Son narrateur parle de sa vie d'écrivain, de ses livres, de Manon, l'amour de sa vie, et de son grand ami, qui a la foi. Lui en a contre l'idée de Dieu, contre toutes ces histoires de miracle, de vie après la mort, que l'on se raconte pour adoucir notre existence. «La vie n'a pas de sens, répète Beauchemin. On en invente. Mon personnage, lui, est dans la vie. Du moins j'espère que c'est ça qui transparaît de mon livre. Il est complètement du côté de la vie et ce qui se passe avant et après n'a aucune espèce d'importance. Ce qui l'anime, c'est cette idée-là qu'on ne vit qu'une fois, et qu'il faut s'émerveiller devant ce qui existe.»

Le temps qu'il faut

Lecteur de Saint-Exupéry, Constant et Camus, admirateur de Gabrielle Roy et de Paul Auster, Jean-François Beauchemin a essuyé de nombreux refus de la part d'éditeurs avant de publier son premier roman à l'âge de 38 ans.
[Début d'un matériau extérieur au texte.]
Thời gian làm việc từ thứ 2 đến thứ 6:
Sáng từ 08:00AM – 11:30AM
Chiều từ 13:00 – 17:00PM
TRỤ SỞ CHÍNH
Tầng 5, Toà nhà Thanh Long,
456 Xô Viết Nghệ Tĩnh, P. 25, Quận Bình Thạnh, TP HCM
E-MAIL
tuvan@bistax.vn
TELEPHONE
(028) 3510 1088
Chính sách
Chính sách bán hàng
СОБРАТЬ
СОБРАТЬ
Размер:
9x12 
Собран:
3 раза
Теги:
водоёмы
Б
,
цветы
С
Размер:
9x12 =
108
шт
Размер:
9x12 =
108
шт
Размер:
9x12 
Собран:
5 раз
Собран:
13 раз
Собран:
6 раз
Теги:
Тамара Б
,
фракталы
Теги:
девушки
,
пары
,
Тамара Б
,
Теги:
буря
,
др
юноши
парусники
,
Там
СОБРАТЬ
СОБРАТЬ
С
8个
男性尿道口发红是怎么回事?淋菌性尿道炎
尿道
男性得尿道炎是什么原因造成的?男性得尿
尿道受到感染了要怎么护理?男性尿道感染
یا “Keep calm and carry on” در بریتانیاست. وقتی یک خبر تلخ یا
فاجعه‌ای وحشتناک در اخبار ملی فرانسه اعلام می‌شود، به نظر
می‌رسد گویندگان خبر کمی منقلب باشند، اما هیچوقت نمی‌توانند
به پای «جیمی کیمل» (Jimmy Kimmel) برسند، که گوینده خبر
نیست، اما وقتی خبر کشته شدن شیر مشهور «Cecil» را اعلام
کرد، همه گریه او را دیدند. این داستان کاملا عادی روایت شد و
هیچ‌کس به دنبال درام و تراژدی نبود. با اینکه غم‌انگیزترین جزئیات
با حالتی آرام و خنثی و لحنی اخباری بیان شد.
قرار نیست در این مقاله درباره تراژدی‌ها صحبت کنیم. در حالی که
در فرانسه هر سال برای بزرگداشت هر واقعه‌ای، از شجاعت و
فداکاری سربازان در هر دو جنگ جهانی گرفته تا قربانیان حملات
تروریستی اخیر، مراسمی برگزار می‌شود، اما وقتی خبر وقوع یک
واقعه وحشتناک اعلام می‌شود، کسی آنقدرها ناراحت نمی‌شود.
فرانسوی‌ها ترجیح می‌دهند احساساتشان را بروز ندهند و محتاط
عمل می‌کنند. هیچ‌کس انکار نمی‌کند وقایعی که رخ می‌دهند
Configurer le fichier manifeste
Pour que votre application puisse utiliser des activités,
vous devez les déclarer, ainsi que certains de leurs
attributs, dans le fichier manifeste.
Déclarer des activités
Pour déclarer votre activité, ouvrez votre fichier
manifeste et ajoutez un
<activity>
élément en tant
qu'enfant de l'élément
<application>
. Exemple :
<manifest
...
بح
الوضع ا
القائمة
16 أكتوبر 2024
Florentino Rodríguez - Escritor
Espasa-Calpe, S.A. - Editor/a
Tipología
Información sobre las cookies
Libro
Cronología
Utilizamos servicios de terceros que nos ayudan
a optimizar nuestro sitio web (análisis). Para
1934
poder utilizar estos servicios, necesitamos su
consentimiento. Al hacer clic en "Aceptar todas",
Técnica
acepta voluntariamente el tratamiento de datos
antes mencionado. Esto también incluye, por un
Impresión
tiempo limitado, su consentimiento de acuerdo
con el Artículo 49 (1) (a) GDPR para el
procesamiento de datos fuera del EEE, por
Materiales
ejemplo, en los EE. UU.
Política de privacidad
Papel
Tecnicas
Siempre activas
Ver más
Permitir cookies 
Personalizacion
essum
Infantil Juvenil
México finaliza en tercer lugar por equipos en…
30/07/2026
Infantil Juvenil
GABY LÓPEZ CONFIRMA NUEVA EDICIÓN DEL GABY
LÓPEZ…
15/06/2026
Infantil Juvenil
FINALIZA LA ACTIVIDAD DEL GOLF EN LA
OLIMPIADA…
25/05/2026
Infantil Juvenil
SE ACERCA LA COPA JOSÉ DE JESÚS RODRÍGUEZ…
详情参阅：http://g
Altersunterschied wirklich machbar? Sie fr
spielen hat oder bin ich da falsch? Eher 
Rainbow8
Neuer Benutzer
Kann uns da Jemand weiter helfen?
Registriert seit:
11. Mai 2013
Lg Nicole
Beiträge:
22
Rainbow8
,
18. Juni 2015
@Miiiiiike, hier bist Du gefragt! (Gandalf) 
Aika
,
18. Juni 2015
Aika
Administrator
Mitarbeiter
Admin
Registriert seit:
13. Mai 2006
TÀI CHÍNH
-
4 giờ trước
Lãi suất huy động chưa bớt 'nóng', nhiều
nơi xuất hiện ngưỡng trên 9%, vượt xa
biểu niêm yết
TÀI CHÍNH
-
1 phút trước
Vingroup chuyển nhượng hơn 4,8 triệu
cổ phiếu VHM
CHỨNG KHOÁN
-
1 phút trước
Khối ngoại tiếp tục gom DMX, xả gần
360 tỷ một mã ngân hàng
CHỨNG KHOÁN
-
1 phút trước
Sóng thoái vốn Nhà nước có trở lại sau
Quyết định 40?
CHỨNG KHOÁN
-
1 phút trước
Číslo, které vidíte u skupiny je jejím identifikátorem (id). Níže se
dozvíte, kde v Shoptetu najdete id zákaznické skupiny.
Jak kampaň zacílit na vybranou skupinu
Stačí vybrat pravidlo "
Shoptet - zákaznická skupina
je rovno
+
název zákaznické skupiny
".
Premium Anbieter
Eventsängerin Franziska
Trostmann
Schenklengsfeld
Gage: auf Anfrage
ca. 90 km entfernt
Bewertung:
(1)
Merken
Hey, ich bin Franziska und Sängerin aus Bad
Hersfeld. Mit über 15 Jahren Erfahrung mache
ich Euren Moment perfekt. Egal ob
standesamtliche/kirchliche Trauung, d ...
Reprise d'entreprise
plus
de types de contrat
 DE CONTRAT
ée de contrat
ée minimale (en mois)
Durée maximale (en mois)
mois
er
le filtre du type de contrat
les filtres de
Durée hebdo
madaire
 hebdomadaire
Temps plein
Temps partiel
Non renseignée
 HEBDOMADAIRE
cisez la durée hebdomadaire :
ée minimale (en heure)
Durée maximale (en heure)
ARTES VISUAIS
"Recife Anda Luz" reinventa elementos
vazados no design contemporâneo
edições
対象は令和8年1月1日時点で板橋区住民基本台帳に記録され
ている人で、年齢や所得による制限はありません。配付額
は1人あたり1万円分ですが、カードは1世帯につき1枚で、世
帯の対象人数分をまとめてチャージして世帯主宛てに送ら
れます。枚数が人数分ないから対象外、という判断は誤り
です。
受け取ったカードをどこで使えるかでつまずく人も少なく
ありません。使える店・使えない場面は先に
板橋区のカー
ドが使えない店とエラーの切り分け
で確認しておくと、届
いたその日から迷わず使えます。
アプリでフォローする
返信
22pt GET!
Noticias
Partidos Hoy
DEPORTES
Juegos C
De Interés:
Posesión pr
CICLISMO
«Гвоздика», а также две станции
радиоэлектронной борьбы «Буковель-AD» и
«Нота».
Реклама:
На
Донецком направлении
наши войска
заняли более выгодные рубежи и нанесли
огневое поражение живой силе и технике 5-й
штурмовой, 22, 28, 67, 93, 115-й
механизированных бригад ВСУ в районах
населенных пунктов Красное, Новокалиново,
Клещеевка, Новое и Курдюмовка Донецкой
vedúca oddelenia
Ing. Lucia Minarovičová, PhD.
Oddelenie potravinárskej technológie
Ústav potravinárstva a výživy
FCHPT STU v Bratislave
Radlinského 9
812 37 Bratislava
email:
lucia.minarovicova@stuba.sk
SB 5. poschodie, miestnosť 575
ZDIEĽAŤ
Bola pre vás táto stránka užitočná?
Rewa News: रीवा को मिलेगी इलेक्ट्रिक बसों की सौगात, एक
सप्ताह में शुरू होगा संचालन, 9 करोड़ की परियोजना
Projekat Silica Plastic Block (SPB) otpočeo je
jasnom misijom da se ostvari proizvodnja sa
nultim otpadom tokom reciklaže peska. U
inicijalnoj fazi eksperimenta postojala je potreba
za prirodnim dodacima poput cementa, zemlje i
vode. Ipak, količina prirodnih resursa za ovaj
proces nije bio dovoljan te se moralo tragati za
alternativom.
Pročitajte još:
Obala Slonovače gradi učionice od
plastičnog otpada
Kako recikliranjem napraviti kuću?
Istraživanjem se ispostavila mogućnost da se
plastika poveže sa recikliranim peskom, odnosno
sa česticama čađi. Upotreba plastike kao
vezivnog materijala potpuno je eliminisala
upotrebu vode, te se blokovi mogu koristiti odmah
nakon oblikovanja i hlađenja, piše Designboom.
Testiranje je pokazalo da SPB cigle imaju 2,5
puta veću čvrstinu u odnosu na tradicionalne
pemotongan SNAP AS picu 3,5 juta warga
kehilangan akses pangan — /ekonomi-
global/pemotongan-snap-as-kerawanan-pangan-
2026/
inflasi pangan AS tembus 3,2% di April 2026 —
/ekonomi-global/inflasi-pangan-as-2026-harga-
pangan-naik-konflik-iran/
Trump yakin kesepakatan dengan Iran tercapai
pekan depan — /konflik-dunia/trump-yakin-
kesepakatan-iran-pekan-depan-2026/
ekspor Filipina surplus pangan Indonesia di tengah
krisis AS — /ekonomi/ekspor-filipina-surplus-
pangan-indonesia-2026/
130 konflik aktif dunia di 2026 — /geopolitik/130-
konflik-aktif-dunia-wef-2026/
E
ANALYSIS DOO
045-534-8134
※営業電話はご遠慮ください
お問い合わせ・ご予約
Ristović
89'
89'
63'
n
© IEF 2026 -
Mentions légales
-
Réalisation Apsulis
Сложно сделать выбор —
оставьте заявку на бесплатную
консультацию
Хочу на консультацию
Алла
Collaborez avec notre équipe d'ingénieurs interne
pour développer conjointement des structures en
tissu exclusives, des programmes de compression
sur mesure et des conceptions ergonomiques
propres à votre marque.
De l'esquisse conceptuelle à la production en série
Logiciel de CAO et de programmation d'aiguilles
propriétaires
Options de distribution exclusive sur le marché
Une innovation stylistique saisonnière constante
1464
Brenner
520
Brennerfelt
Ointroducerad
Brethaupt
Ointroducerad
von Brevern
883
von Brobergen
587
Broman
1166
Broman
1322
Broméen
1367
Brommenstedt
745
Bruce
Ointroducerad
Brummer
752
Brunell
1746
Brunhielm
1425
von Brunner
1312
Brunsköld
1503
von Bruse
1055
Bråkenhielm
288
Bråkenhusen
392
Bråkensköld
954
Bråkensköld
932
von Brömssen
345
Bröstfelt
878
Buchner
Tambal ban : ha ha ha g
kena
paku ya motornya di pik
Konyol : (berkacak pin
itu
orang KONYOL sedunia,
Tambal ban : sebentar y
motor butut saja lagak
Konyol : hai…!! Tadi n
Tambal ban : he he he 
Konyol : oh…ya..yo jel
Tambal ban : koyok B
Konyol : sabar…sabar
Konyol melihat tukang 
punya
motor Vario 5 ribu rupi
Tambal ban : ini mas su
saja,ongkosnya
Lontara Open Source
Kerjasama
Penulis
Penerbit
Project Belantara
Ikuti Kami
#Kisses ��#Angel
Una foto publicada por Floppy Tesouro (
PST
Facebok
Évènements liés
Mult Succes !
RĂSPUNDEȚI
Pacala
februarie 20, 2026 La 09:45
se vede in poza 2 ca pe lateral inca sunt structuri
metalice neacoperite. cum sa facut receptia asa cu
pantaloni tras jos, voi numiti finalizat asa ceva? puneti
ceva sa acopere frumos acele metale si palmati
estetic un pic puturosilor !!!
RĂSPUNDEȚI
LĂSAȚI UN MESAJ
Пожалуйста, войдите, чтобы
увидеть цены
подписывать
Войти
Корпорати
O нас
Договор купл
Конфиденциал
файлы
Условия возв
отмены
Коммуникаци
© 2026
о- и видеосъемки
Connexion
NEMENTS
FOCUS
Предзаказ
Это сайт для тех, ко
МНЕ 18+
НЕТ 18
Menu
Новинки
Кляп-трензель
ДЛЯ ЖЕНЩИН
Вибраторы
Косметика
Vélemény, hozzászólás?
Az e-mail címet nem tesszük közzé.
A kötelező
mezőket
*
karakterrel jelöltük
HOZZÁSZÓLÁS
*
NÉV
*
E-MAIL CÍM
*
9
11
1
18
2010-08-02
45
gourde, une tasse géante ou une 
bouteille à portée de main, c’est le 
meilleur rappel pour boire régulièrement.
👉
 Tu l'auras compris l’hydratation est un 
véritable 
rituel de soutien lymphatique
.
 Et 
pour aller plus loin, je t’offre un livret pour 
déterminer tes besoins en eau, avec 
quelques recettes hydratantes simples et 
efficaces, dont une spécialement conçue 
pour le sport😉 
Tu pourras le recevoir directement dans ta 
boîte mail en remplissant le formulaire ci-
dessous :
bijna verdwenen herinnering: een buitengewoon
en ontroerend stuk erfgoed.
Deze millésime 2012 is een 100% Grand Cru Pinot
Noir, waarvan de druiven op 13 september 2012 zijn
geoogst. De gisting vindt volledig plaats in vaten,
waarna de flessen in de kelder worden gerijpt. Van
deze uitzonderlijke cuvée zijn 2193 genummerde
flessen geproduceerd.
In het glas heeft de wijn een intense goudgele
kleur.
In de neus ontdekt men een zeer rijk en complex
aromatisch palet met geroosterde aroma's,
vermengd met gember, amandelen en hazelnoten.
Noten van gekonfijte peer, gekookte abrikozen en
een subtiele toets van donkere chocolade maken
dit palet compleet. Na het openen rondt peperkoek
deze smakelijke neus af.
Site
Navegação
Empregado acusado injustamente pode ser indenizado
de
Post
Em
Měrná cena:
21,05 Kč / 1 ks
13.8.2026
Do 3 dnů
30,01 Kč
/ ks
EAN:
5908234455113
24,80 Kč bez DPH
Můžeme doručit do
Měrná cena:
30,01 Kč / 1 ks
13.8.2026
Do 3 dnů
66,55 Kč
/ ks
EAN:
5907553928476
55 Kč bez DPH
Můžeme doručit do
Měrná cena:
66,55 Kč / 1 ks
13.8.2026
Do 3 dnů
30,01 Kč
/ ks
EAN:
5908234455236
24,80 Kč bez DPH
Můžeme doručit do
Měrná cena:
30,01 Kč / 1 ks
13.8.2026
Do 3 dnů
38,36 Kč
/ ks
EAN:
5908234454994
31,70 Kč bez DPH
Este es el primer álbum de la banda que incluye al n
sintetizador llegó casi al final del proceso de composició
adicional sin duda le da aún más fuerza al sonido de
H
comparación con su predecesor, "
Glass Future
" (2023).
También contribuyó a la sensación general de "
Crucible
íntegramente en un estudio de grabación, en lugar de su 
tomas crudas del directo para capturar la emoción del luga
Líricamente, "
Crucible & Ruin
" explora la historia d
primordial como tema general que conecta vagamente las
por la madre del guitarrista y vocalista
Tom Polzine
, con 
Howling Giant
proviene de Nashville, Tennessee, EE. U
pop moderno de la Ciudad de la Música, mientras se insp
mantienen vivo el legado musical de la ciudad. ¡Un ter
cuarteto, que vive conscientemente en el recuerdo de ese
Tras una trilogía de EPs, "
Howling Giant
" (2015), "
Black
Il n'a pourtant jamais douté de sa capacité à faire ce métier. «Je pense que je suis né artiste. C'est un don que j'ai reçu. Très tôt - j'étais petit garçon, 4, 5 ans -, je dessinais assez bien, sans avoir appris ça de personne. Déjà il y avait dans mon esprit, dans mon geste, quelque chose d'artistique. J'ai choisi les mots, mais je n'ai jamais cessé de faire des images. J'ai un esprit de dessinateur, un oeil, un regard, ce don de voir ce qui est derrière les choses. Et le jour où j'abandonnerai les mots, où je laisserai le langage de côté, je reviendrai à l'image pure.»

En attendant, si Le hasard et la volonté ressemble à un testament, Beauchemin, lui, n'a pas encore dit son dernier mot. Son prochain roman est déjà bien entamé, voire presque fini. «Ce sera le plus... recueilli de mes livres, prévient-il. J'ai essayé de décrire simplement deux vieilles âmes, celles de deux frères. Une histoire où il ne se passe rien. Tout tient sur les états d'âme, de corps, d'esprit. Mais curieusement, j'ai presque fini, et je trouve que c'est très émouvant.» Ses lecteurs le suivront-ils encore plus loin dans cette voie? On serait tenté d'écrire: Dieu seul le sait. Mais comme il l'a tué, on dira simplement: qui l'aime le lise.